What Makes Anarchy Peaceful or Violent?

Imagine a world in which all members of the ruled class – that is, ordinary individuals who do not belong to the structures of power – suddenly disappear without a trace, the only people remaining being the members of the ruling class – politicians, bureaucrats, and their enforcers. Now, since in order to be a ruler, one needs to have someone to rule over, those people, logically speaking, could not be considered as rulers any more. Thus, they would end up in a state of anarchy vis-a-vis each other, but since, qua former rulers, they would be accustomed to earning their living through coercive exploitation rather than through production, free exchange, and entrepreneurship, they would likely start fighting with each other until a victorious group emerged and turned the losers into a new ruled class. In this particular case, anarchy could be truly said to lead to conflict and chaos.
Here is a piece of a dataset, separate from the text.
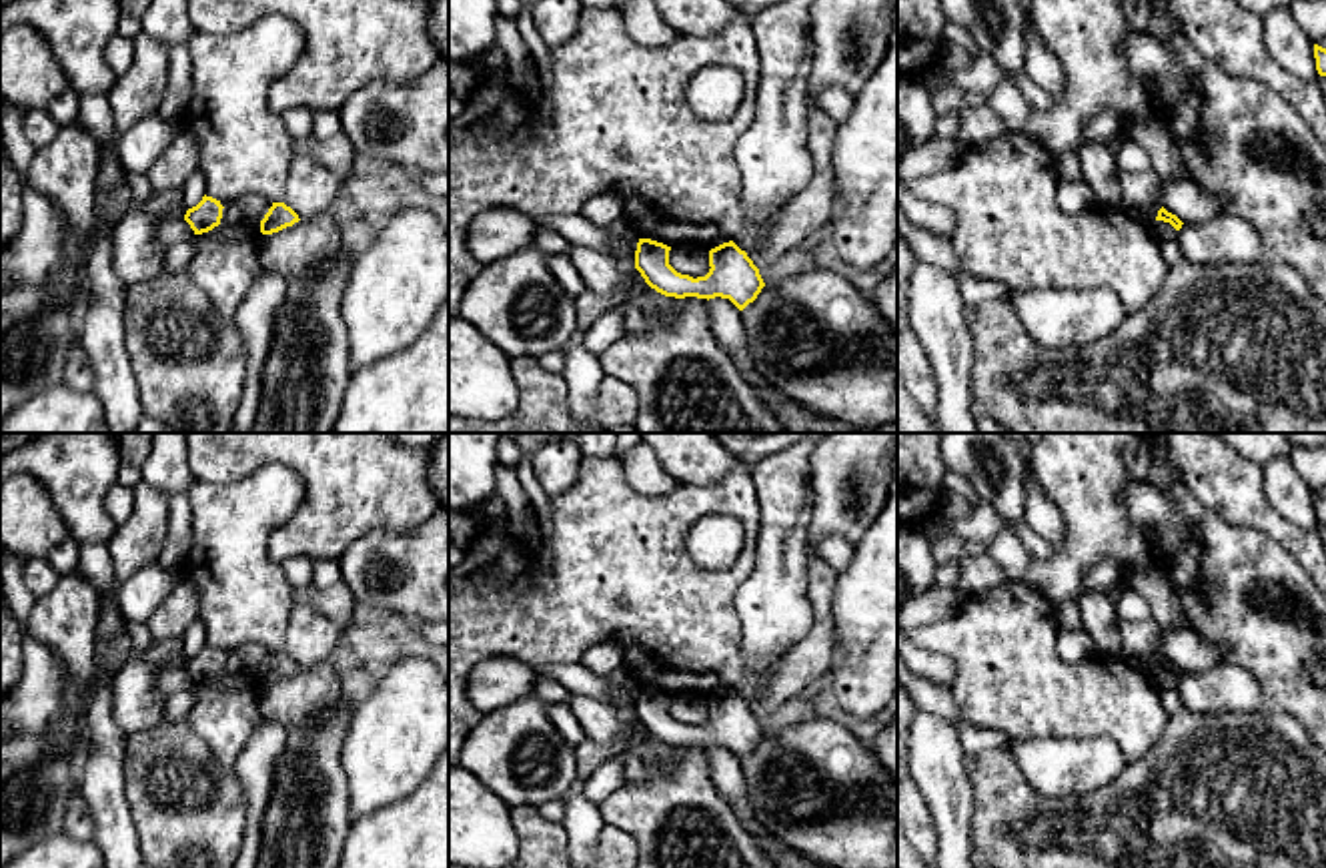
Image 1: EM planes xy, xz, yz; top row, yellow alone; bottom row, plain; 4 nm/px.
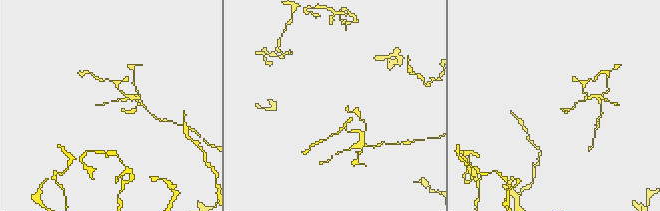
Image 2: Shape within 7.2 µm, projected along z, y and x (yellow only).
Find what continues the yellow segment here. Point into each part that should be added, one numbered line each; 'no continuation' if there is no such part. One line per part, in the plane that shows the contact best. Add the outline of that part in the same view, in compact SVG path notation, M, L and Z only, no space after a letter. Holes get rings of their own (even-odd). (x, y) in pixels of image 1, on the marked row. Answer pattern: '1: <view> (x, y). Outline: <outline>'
no continuation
Now imagine a different world – a one in which it is the rulers who disappear, not because the propensity to coercively control others was eradicated, but because the ruled class, to use la Boetie’s phrase, “resolved to serve no more” and, to use another popular phrase, successfully “starved the beast”. Unlike in the previous case, the state of anarchy that they would subsequently find themselves in would be unlikely to result in a conflict over power vacuum, because, to quote Jeffrey Rogers Hummel, “the same social consensus, the same institutions, and the same ideological imperatives that had gained them liberation from their own state would be automatically in place to defend against any other states that tried to fill the vacuum”.

Thus, it turns out that what prevents peaceful coexistence from degenerating into violent conflict is, contra the Hobbesian myth, not the presence of rulers, but precisely their absence.